■ Source excerpt:
=======

I assembled the computer the moment I got home. $25 bought me the whole setup, monitor, keyboard, mouse, and all. I didn't have a desk and since I shared my room with my little brother, the computer had to stay in the living room. So I set it up on my dad's old console radio and used a stool from the kitchen as a chair. It had Windows 3.1 installed and ran it pretty well. It even had a copy of Doom! My brother and I played with it for a little while. But, and this is a trait that has never left me, I couldn't leave well enough alone. My dad's computer had Windows 95 and I wanted it too. Running setup was pretty simple. I had zero computer knowledge beyond playing games on my dad's PC when he would let me. He was very protective of it, so that wasn't very often. I answered the few questions it asked and then sat as I watched the little drum tap away. It was slow. Very slow. I'm sure it was only an hour or two, but it felt like 5 or 6. But the progress bar slowly crept away. At several points, it seemed to stop. The drum halted, the progress bar paused, but after a minute or two, resumed. That is, at least, until it reached 82%. I remember that number. My brother and I, for years to come, would joke that if an installer got past 82%, we knew it would finish. In this case, it did not. The drum stopped. The progress bar paused. It did not resume.

I didn't know what to do. We left it there for a good half hour, hoping it would start moving again. When it didn't, we ejected the CD, checked it for scratches and smudges, and put it back in. Nothing. No sign of life. In a last ditch effort to get it working, I did what everyone tells you to do. I turned it off and on again. And it sprung back to life! Huzzah! My happiness was short lived. "No operating system found." Whaaaat? What does that mean? What's an operating system? This was before the internet had become widespread. I didn't know anyone that knew computers. I broke my computer on the first day.

And thus started my trip down a rabbit hole that would lead to a life long love of computers. On every trip to the local library, I'd scour the internet, learning how to create DOS boot disks, how CONFIG.SYS worked, and what drivers were. I spent countless hours trying to breath life back into that Packard Bell. I never did get it working. I would later learn that it's "Sound Blaster" CDROM drive was hooked up to an interface card built in to it's sound card. A kind of old fashioned way of doing things by that time. All of those articles and forums explaining how to get your CDROM to work in DOS were expecting your computer to have the controller on the motherboard. I needed a special driver for my configuration. But still, it was fun and I learned a lot.

I'd put those memories far into the back of my mind. That is until I watched that YouTube video and all the memories came flooding back. My childhood starts arriving tomorrow. I'm excited. But the one that has remained elusive is the CDROM and sound card combo that forced me to learn so much about how computers work. The combo that very likely led me to my career as a software developer. I did discover the drive is a Panasonic CR-563-B. eBay has several for outrageous prices, all marked RARE, of course. But none that come with the sound/interface card (a version of the Sound Blaster 16). I might be able to find that separate though.

Anywho. I'll be around. I look forward to chatting with all of you.

=======

■ Data shown:
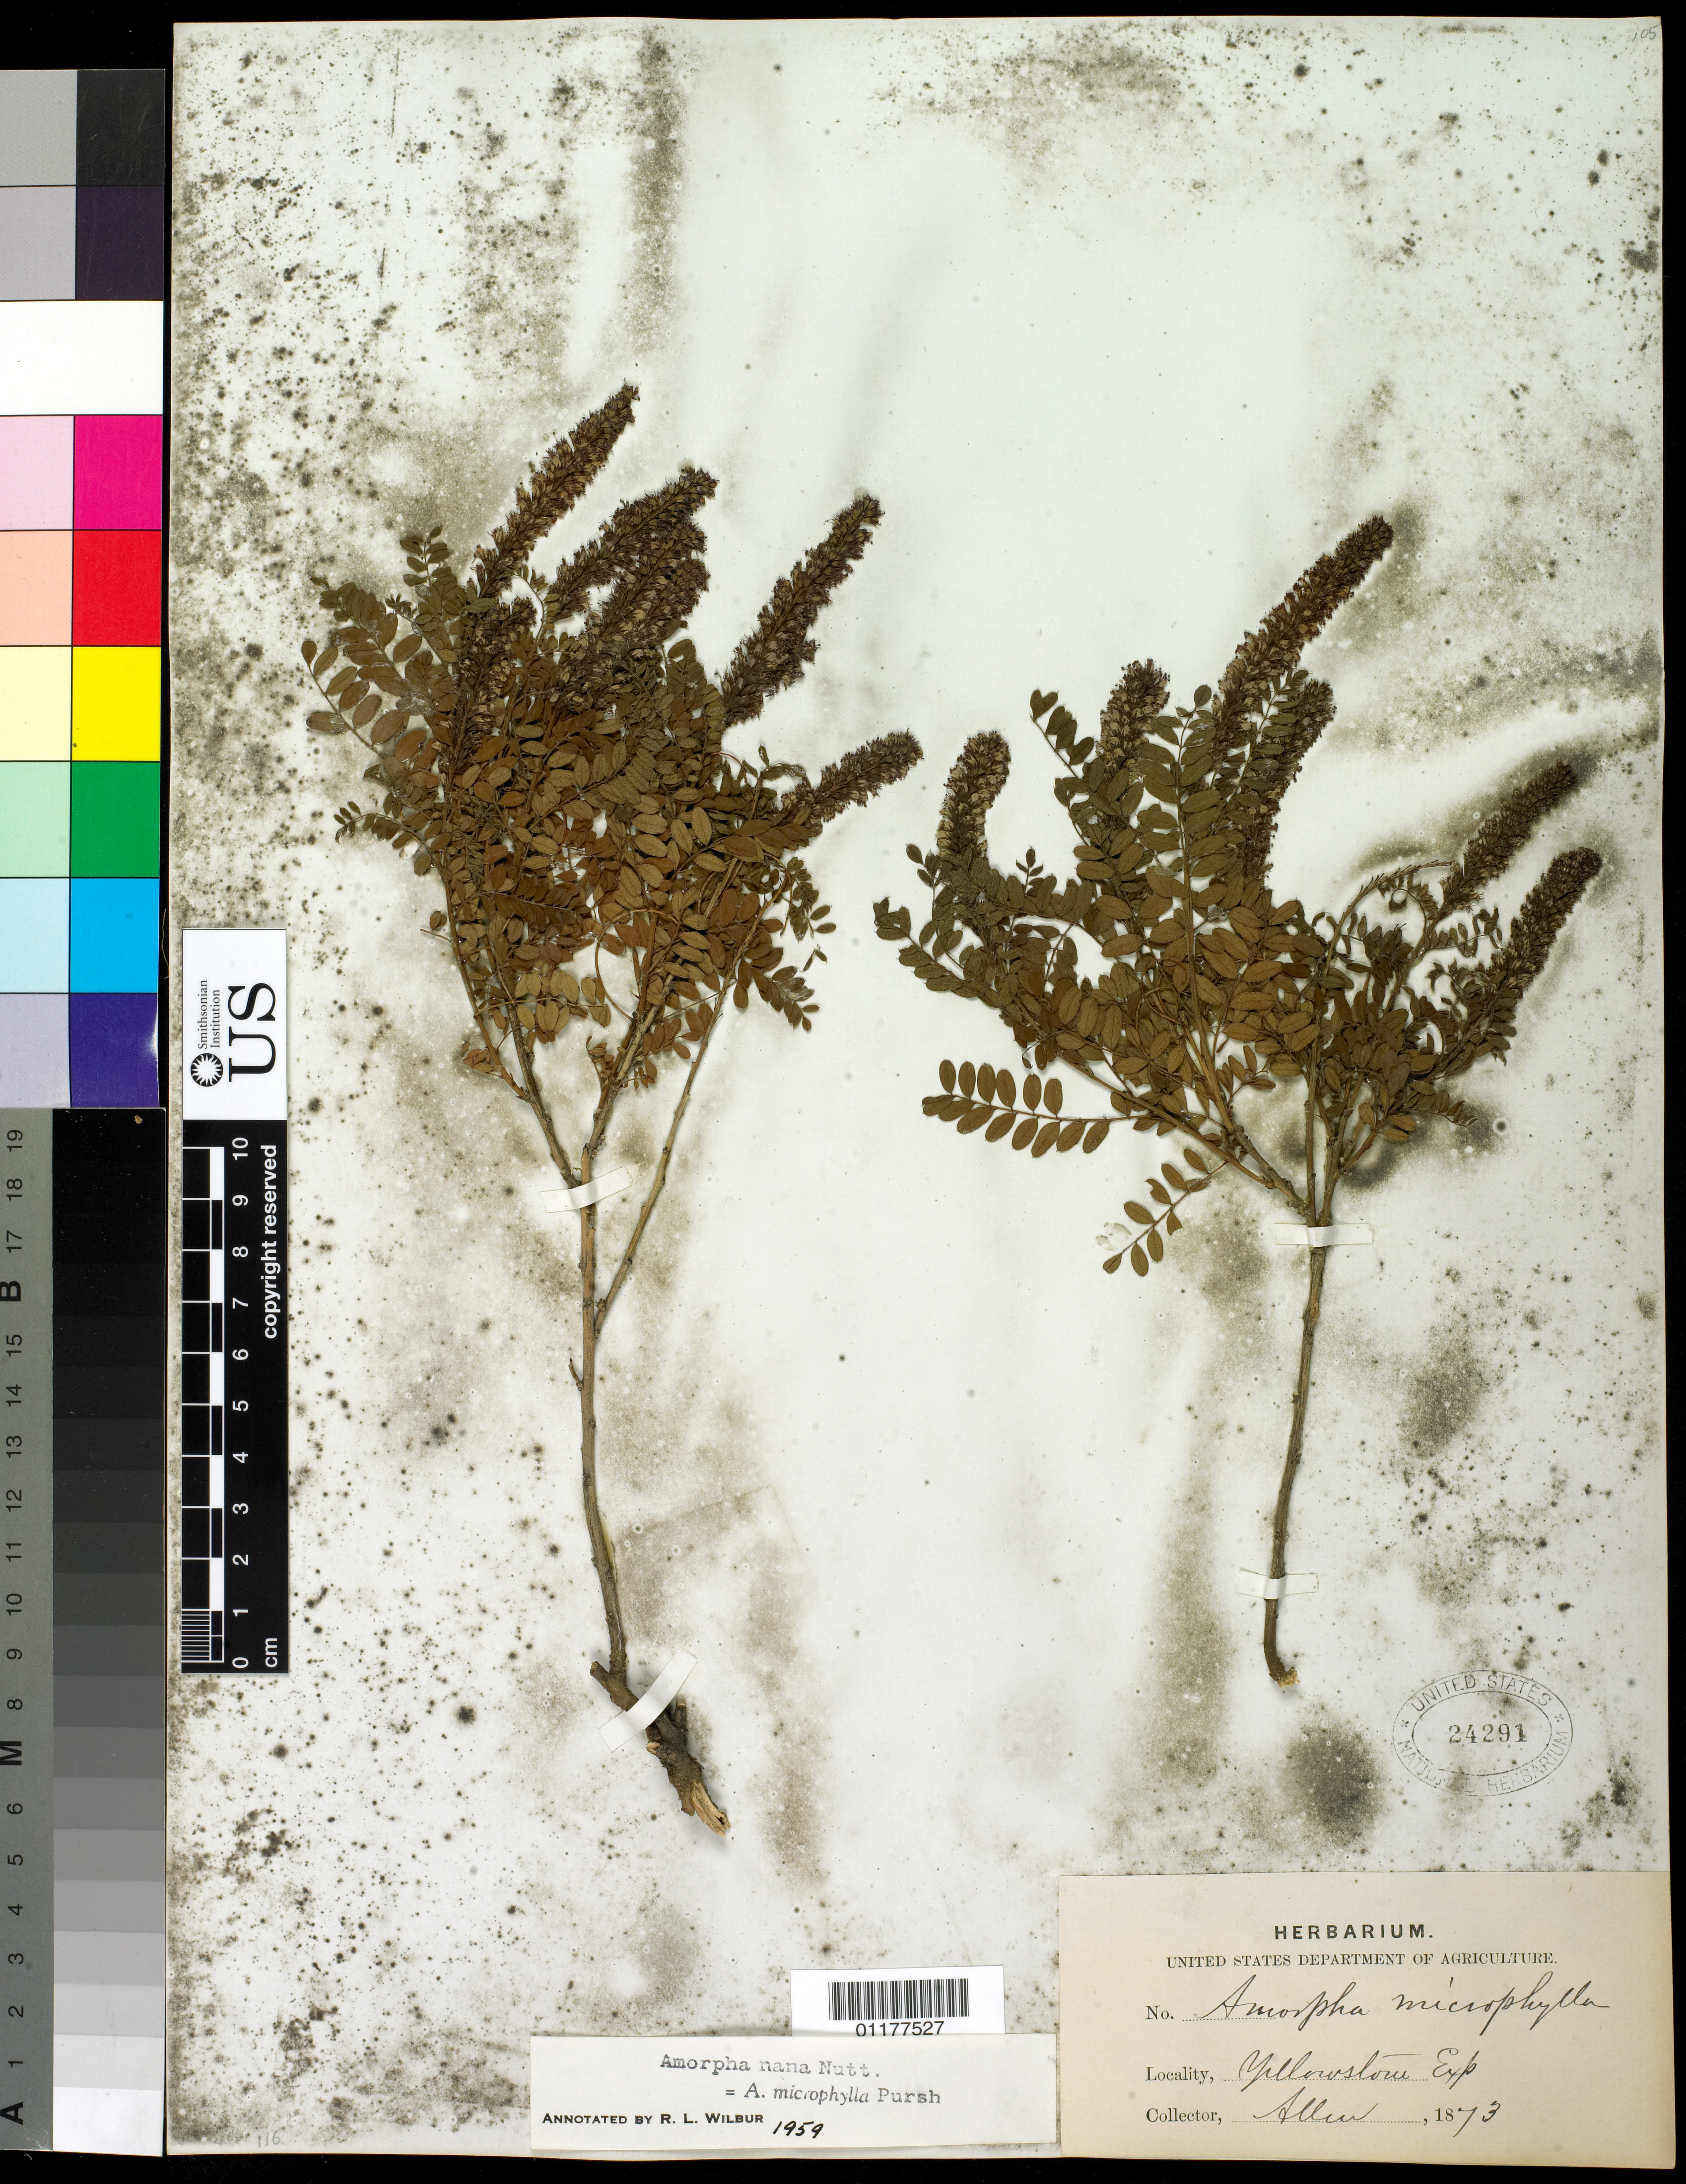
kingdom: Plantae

=======

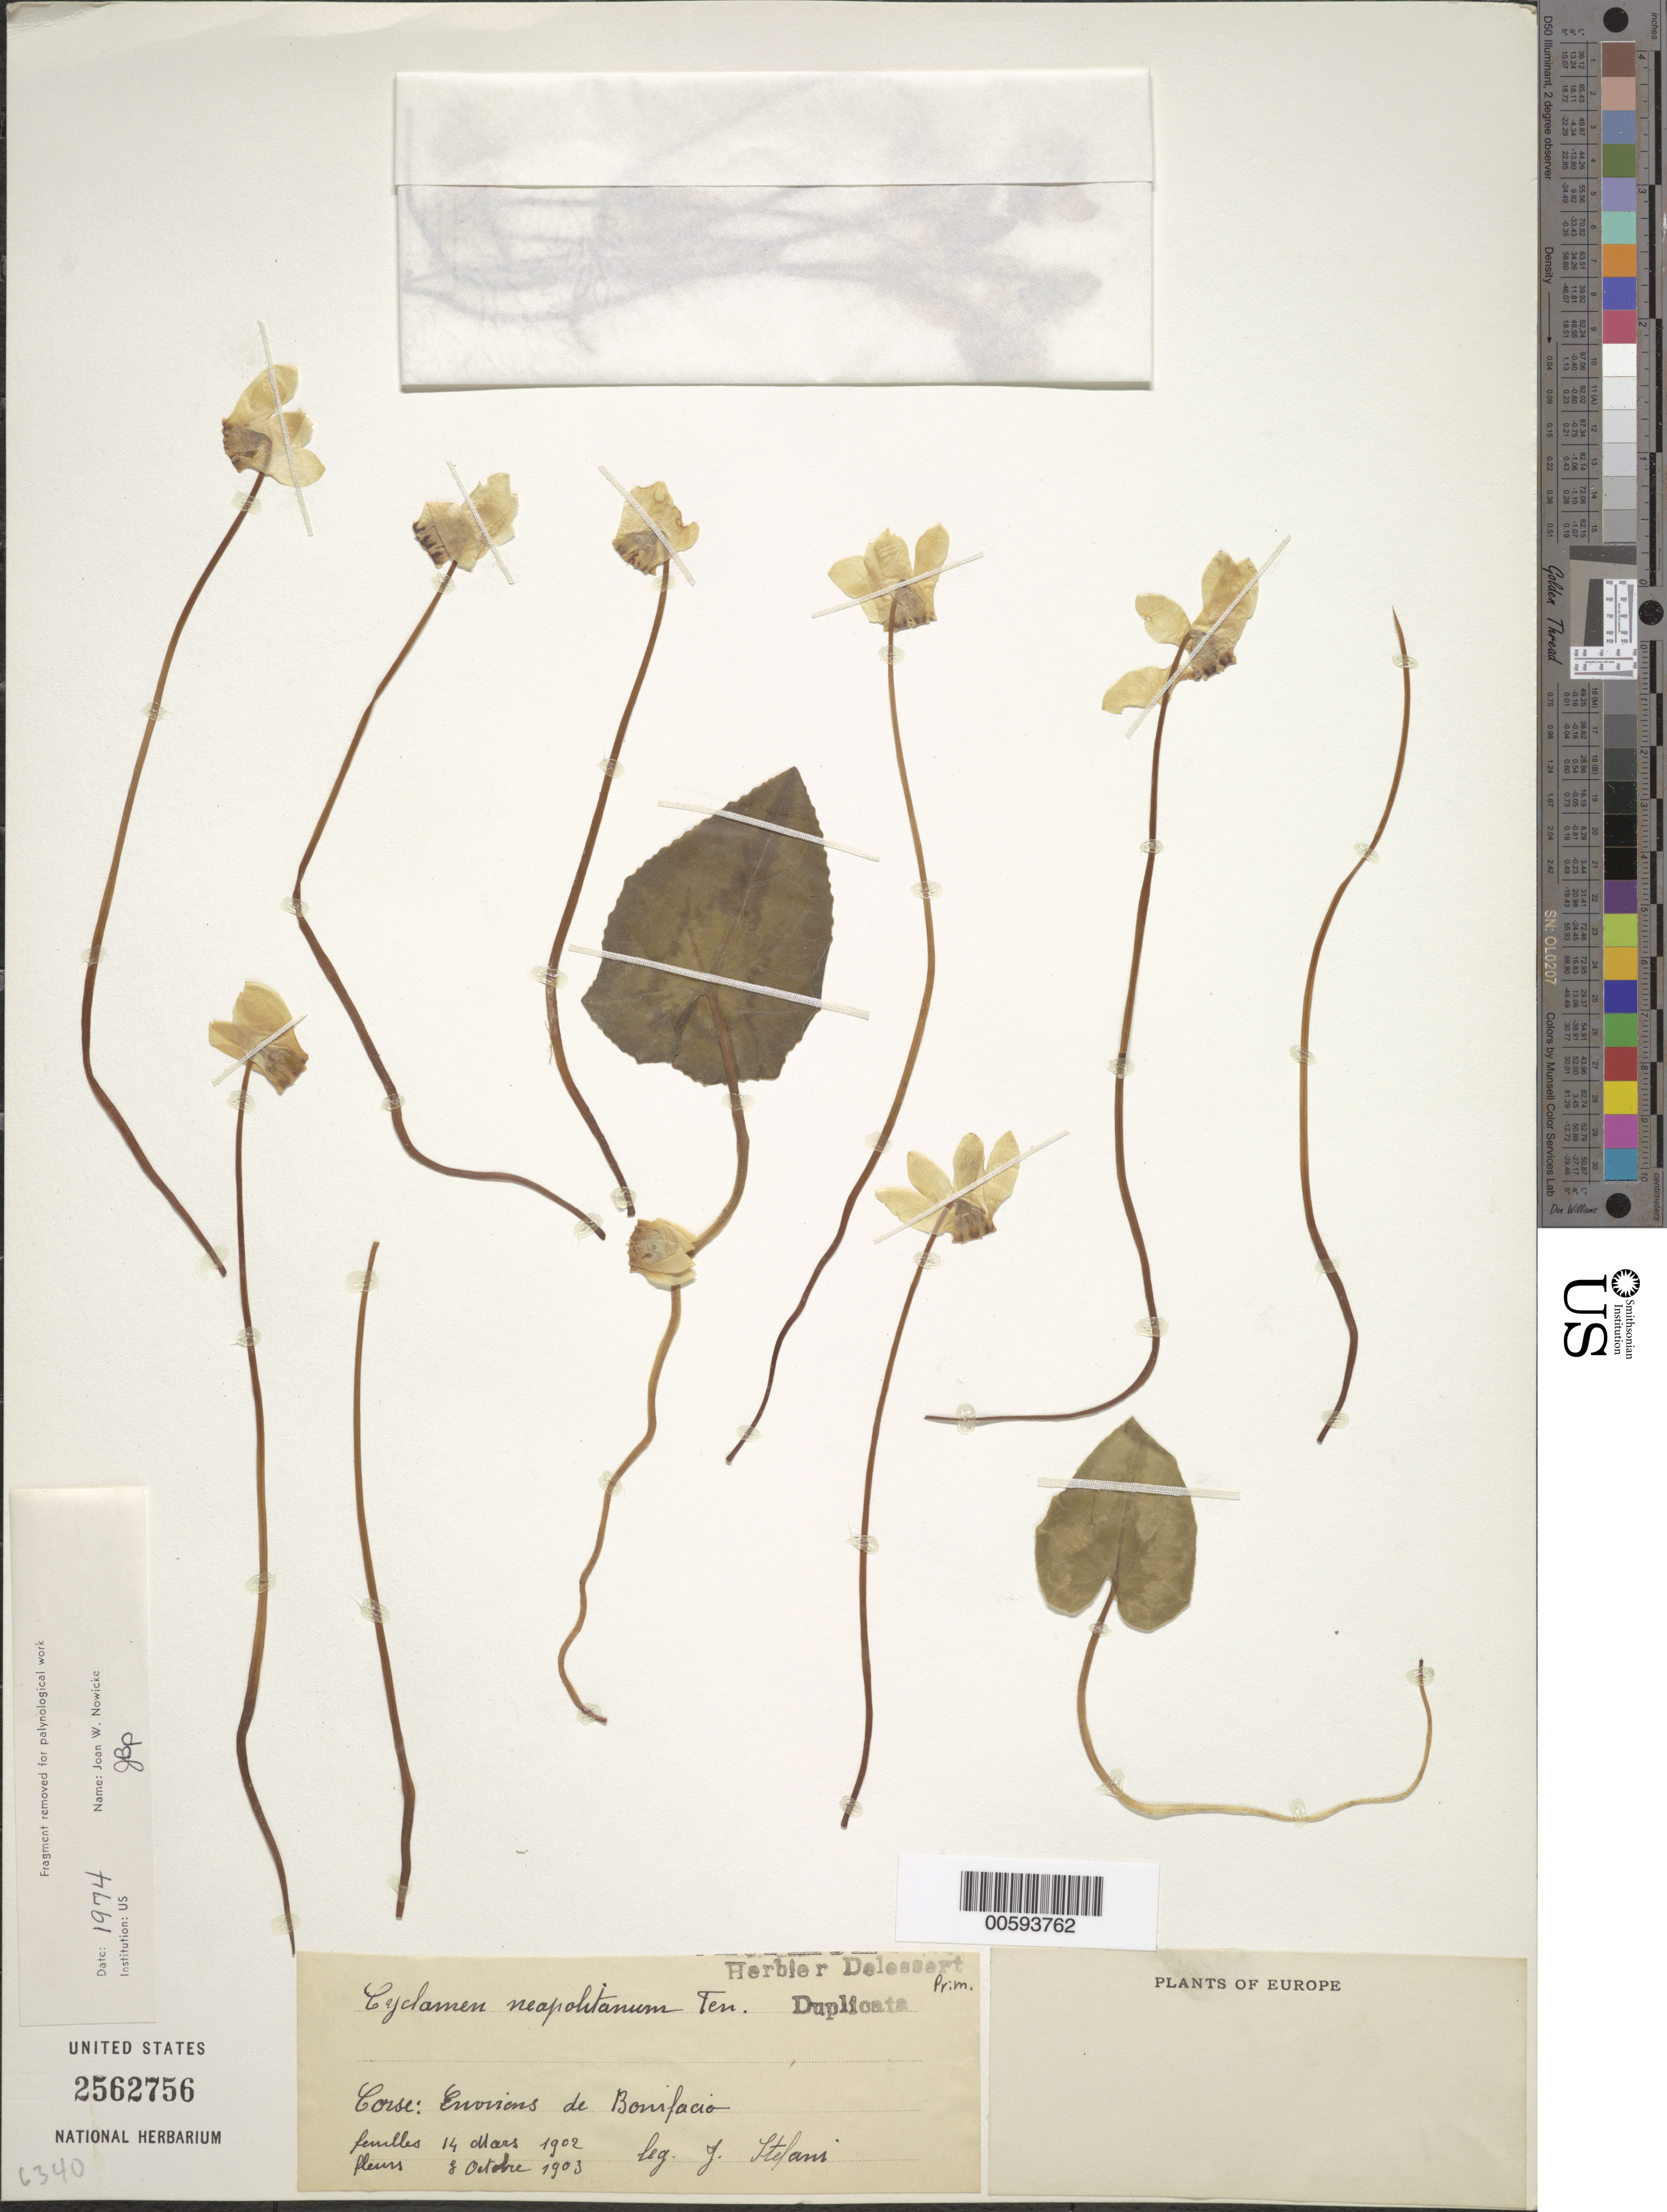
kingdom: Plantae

=======

■ What you should do: In the account of the Packard Bell computer, at what percentage did the Windows 95 installation stop for good? The records have no connection to the account of the Packard Bell computer.

■ Expected output: 82%